Zülcelal’e o vakitlerde daha ziyade tesbih ve tazim ve hadsiz nimetlerinin iki vakit ortasında toplanmış yekûnüne karşı şükür ve hamd demek olan namaza emredilmiştir. Şu ince ve derin manayı bir parça fehmetmek için beş nükteyi nefsimle beraber dinlemek lâzım.

BİRİNCİ NÜKTE: Namazın manası, Cenab-ı Hakk’ı tesbih ve tazim ve şükürdür. Yani, celaline karşı kavlen ve fiilen “Sübhanallah” deyip takdis etmek; hem kemaline karşı lafzen ve amelen “Allahu ekber” deyip tazim etmek; hem cemaline karşı kalben ve lisanen ve bedenen “Elhamdülillah” deyip şükretmektir.

Demek tesbih ve tekbir ve hamd, namazın çekirdekleri hükmündedirler. Ondandır ki namazın harekât ve ezkârında bu üç şey, her tarafında bulunuyorlar. Hem ondandır ki namazdan sonra, namazın manasını tekid ve takviye için şu kelimat-ı mübareke, otuz üç defa tekrar edilir.

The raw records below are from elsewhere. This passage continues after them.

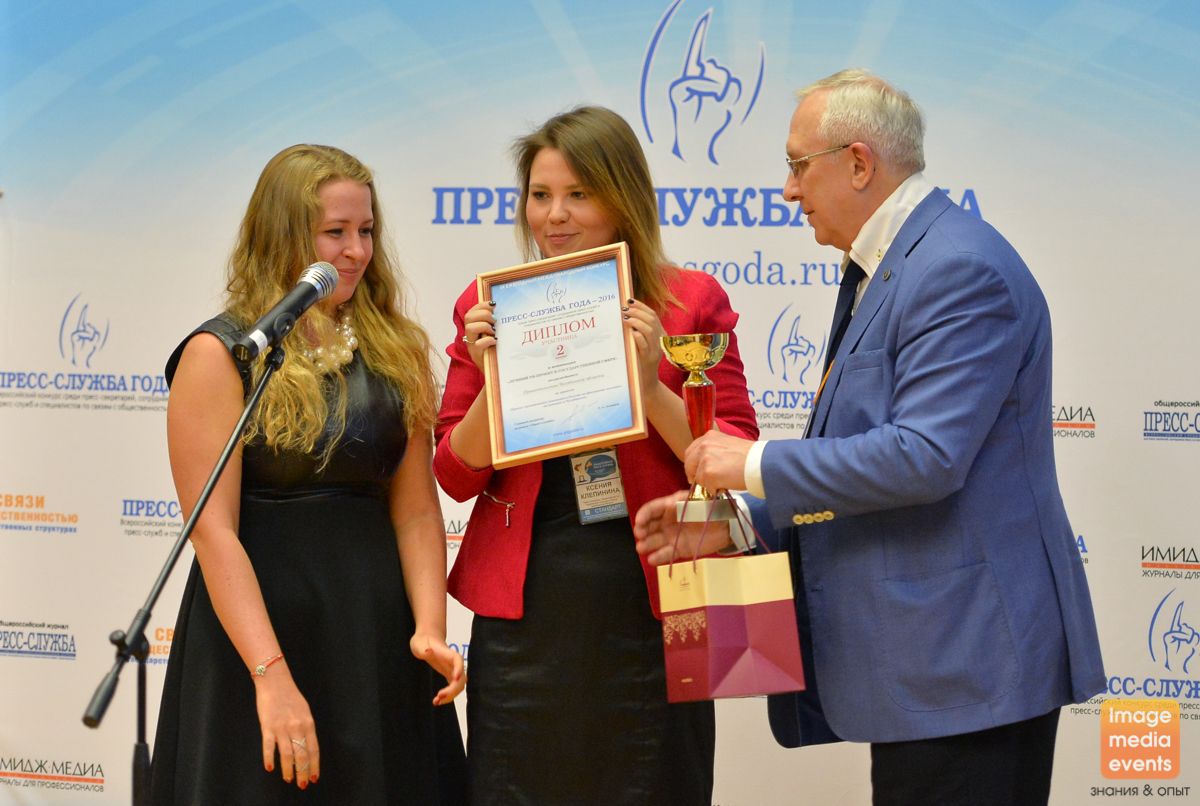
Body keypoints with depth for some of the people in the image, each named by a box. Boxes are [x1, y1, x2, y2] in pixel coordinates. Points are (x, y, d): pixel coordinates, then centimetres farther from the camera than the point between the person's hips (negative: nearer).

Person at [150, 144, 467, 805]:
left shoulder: (397, 349, 8)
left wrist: (429, 627, -13)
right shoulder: (219, 354, -6)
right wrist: (272, 676, -21)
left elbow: (416, 509, 2)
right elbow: (213, 530, -14)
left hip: (379, 628, 4)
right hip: (257, 620, -4)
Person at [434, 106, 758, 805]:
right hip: (524, 616, 1)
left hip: (647, 610, -1)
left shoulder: (691, 301, 2)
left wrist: (648, 382, -14)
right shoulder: (491, 308, 7)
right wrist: (493, 379, -9)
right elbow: (457, 477, 6)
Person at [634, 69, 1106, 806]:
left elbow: (923, 456, -25)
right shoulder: (883, 273, 17)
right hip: (921, 662, 10)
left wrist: (757, 465, -14)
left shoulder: (962, 268, -16)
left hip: (967, 657, -10)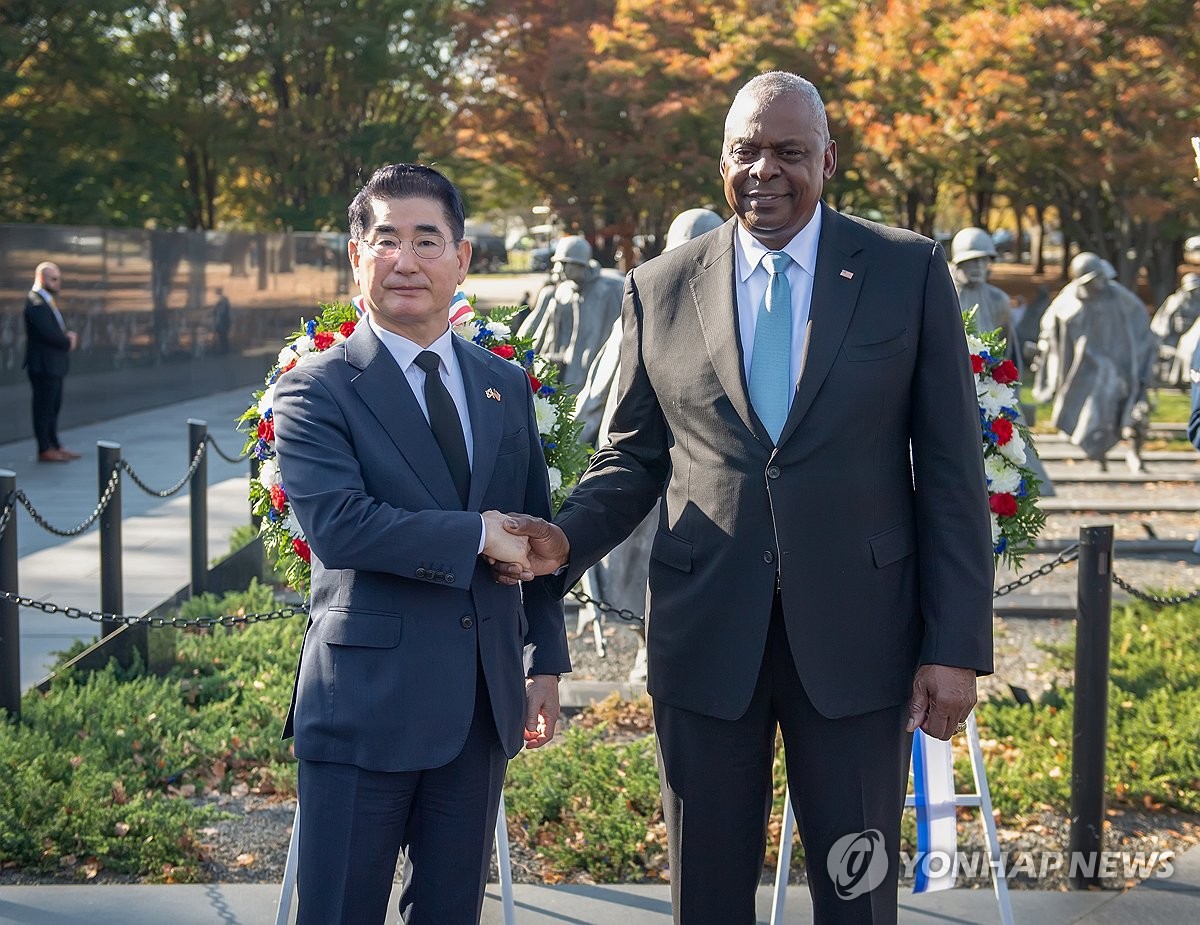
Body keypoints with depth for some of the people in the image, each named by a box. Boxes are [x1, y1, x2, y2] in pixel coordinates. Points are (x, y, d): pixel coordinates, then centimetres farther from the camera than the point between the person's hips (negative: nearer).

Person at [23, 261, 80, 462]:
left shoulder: (47, 301, 15)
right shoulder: (36, 303, -17)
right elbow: (48, 333, -24)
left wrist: (69, 336, 0)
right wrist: (68, 342, -8)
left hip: (54, 364, 10)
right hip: (44, 365, -10)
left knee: (53, 407, 15)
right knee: (43, 406, -3)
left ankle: (54, 445, 23)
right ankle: (45, 450, 1)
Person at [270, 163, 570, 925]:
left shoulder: (507, 385, 10)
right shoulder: (316, 390, -7)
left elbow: (533, 532, 14)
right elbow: (337, 526, -22)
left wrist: (546, 662, 12)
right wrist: (478, 536, -19)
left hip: (483, 705, 5)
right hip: (366, 706, -5)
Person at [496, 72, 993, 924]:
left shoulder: (909, 272, 0)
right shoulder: (660, 288, 5)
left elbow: (950, 470, -1)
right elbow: (635, 453, 12)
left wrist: (956, 645, -6)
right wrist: (569, 537, -9)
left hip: (855, 634, -1)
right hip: (705, 638, 2)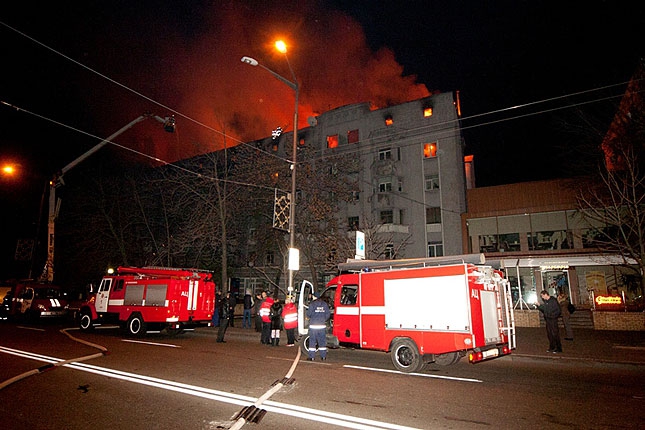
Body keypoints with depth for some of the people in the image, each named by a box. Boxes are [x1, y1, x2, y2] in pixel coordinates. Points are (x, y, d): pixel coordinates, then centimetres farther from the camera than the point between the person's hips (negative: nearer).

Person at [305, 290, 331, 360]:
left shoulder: (312, 304, -6)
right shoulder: (324, 304, 6)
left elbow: (308, 314, -6)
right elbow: (327, 315, 5)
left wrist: (309, 317, 16)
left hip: (313, 326, -3)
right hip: (322, 326, 3)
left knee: (312, 341, 4)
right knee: (322, 341, 10)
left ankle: (311, 357, 5)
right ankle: (323, 356, 13)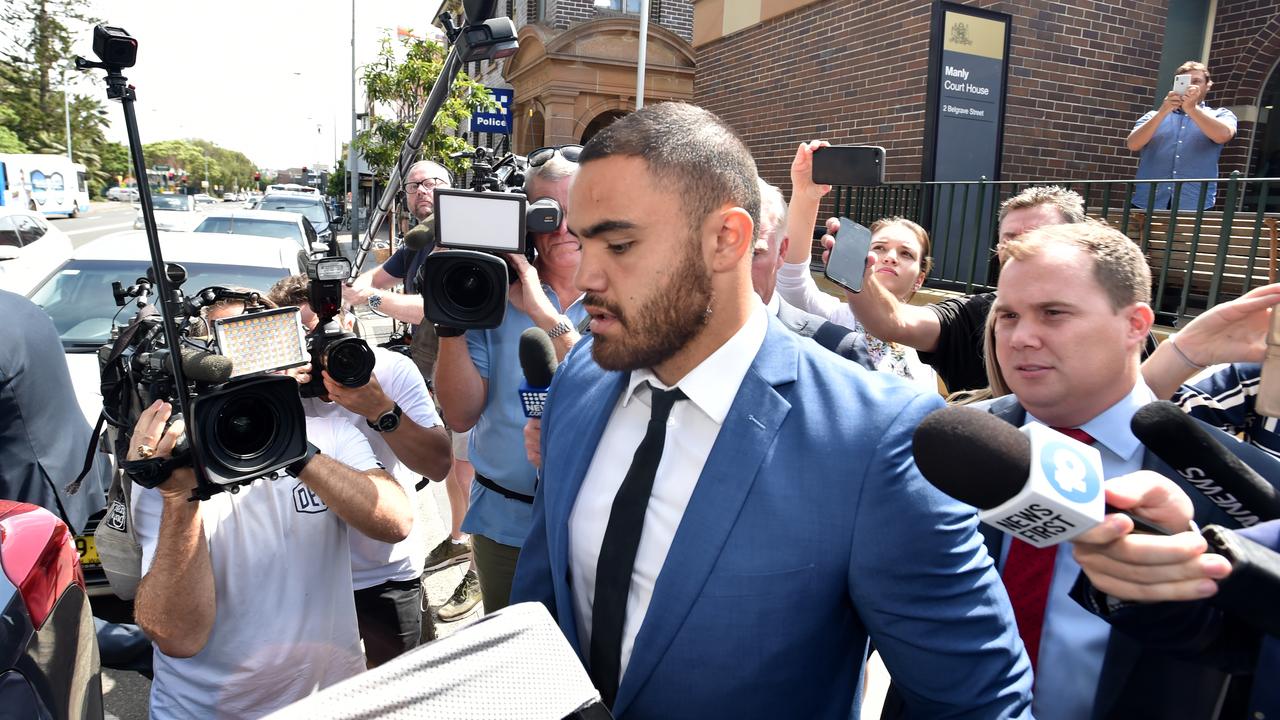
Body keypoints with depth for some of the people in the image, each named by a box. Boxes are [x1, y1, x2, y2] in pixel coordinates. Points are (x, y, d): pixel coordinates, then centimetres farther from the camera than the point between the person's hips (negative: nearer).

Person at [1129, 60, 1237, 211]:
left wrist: (1192, 108, -16)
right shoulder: (1155, 116, 18)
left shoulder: (1220, 115, 16)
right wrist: (1163, 112, -12)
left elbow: (1224, 135, -8)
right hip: (1148, 202, 1)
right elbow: (1133, 145, -2)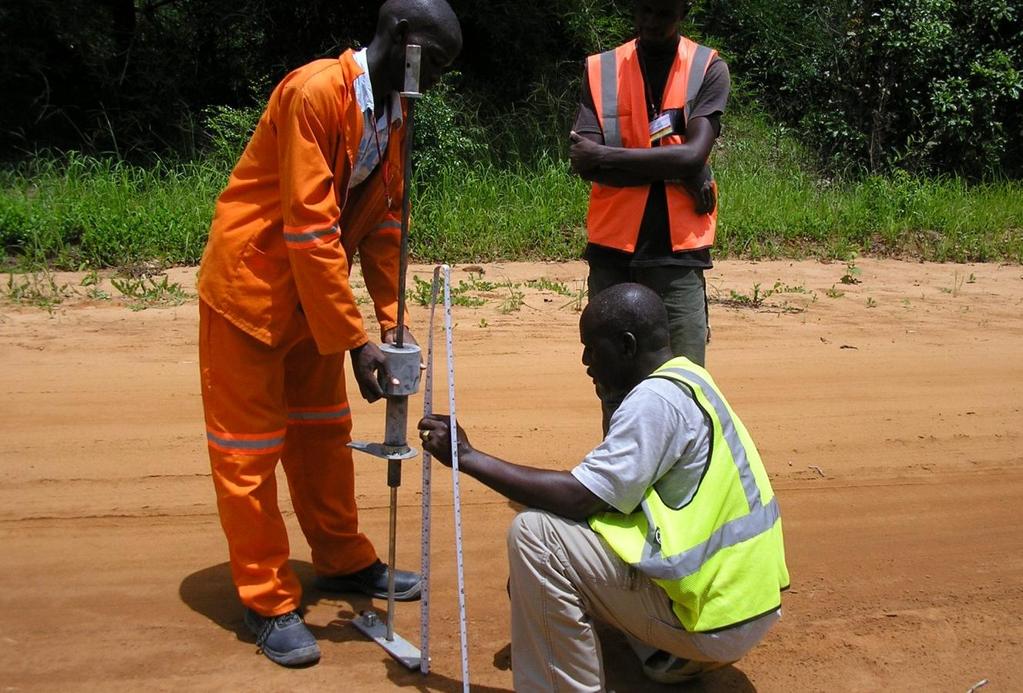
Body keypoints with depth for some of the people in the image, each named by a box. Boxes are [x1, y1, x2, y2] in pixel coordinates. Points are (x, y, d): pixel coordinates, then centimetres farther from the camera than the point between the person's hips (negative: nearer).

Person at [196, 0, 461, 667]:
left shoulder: (394, 110, 2)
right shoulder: (314, 92, -24)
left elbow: (385, 219, 5)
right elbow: (310, 227, -28)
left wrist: (394, 319, -3)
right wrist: (356, 341, -26)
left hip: (317, 292, 8)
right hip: (251, 284, -8)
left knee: (324, 432, 17)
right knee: (250, 446, 1)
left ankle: (345, 561, 30)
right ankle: (268, 600, 11)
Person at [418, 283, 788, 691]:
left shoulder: (657, 399, -19)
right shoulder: (686, 381, 11)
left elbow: (577, 498, -23)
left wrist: (466, 457, -14)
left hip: (715, 619, -10)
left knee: (533, 533, -16)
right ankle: (674, 654, 16)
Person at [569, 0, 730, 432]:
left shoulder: (709, 69, 4)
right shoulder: (601, 70, 7)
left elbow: (693, 154, -11)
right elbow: (584, 162, -6)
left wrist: (606, 155, -8)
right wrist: (677, 172, -11)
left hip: (678, 253, -1)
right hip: (613, 252, 2)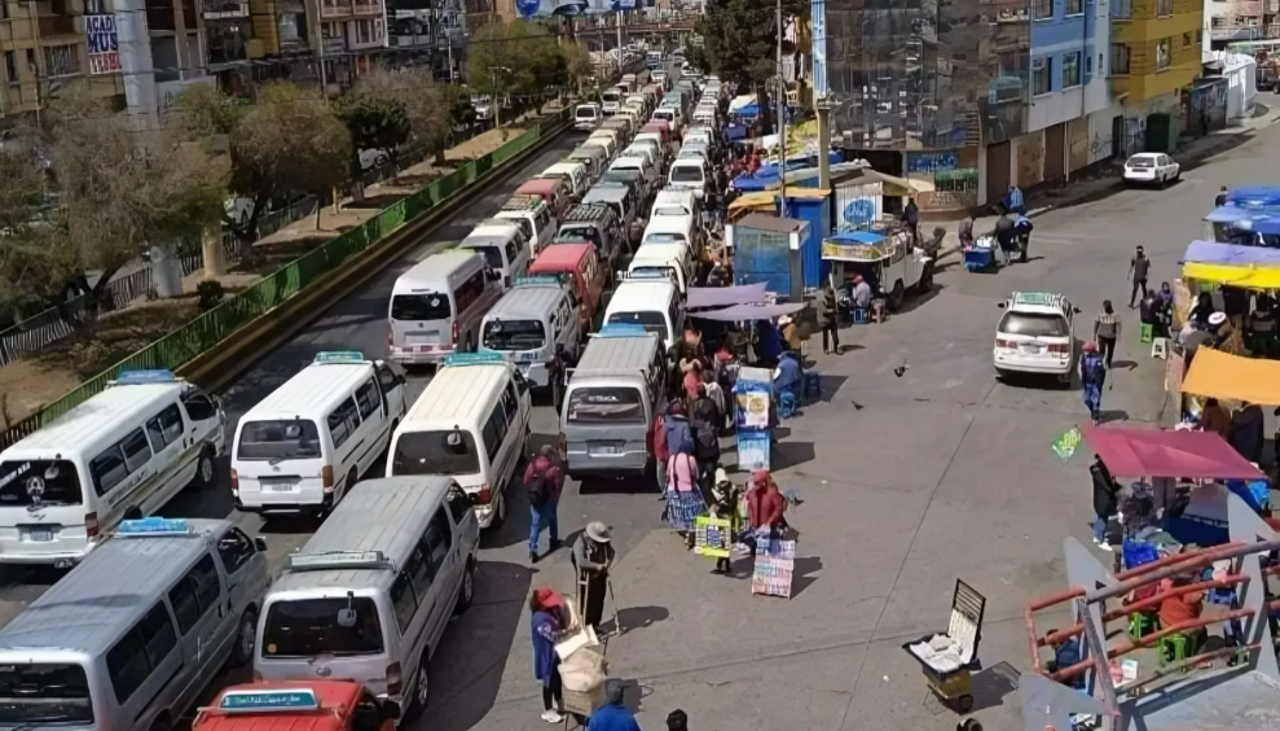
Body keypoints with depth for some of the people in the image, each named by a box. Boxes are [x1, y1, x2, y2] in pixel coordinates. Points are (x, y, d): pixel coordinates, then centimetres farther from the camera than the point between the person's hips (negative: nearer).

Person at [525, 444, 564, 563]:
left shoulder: (532, 465, -6)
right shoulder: (554, 469, -18)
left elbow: (526, 482, 1)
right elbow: (558, 485, -12)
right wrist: (555, 497, 6)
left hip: (534, 500, 2)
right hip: (549, 500, -2)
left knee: (534, 525, 6)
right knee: (552, 520, 23)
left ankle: (532, 549, -4)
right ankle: (554, 542, 40)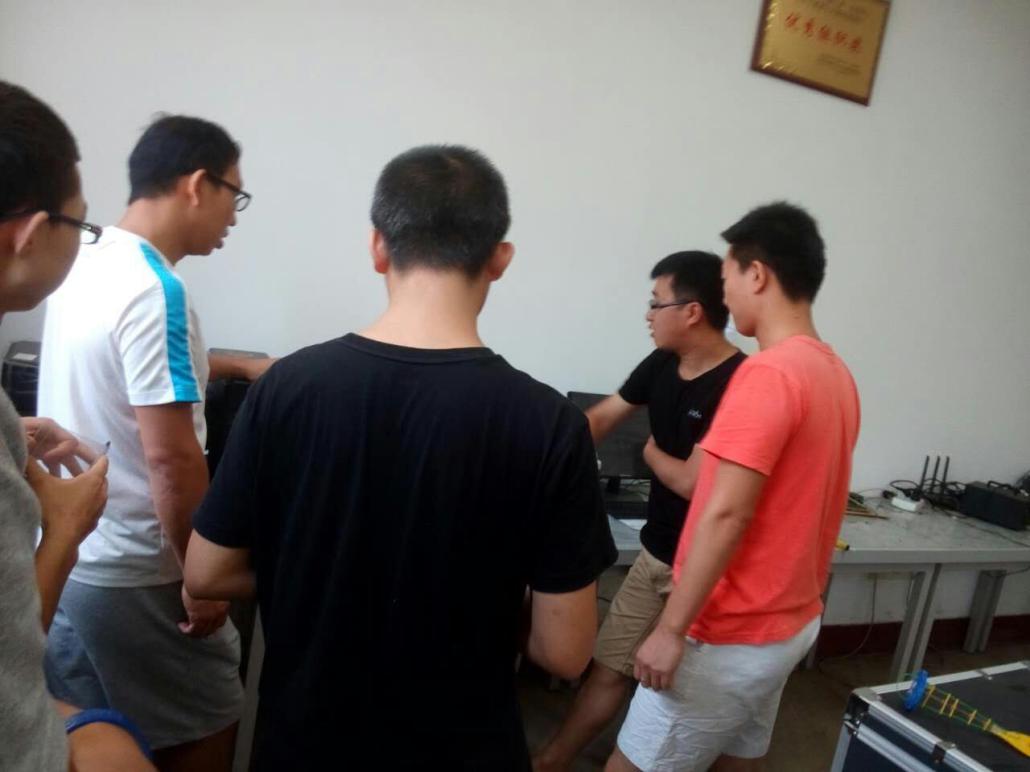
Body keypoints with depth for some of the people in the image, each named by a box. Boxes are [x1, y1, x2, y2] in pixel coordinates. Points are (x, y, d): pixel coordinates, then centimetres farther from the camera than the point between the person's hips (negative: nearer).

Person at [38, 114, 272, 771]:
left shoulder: (87, 266, 5)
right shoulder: (153, 289, -24)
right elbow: (169, 457, -26)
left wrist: (238, 366, 22)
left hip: (63, 557, 8)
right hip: (131, 571, -8)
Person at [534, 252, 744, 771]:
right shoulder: (661, 364, 1)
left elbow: (693, 483, -23)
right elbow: (599, 420, 11)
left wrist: (652, 453, -5)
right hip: (654, 553, 7)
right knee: (610, 668, 16)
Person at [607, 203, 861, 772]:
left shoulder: (767, 373, -23)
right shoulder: (836, 374, 6)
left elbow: (727, 516, -25)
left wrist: (671, 629, -19)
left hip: (732, 635, -9)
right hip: (791, 619, 9)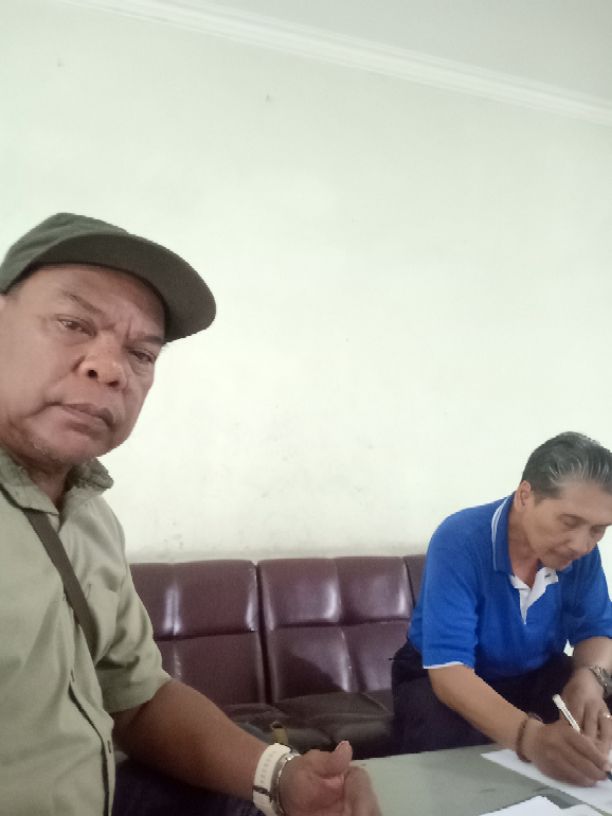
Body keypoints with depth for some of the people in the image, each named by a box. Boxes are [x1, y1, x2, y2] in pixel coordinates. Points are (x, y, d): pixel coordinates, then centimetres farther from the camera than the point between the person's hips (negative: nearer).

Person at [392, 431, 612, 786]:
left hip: (535, 676, 5)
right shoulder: (460, 541, -31)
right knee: (452, 745, -36)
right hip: (440, 680, -4)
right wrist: (531, 736, -55)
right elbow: (448, 670, -38)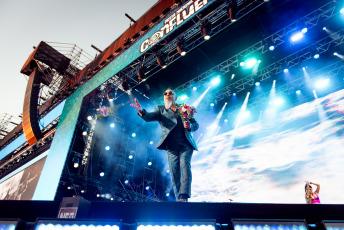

Namazın manası, şu mücmel hülâsalarla tekid edilir.

İKİNCİ NÜKTE: İbadetin manası şudur ki: Dergâh-ı İlahîde abd, kendi kusurunu ve acz ve fakrını görüp kemal-i rububiyetin ve kudret-i Samedaniyenin ve rahmet-i İlahiyenin önünde hayret ve muhabbetle secde etmektir.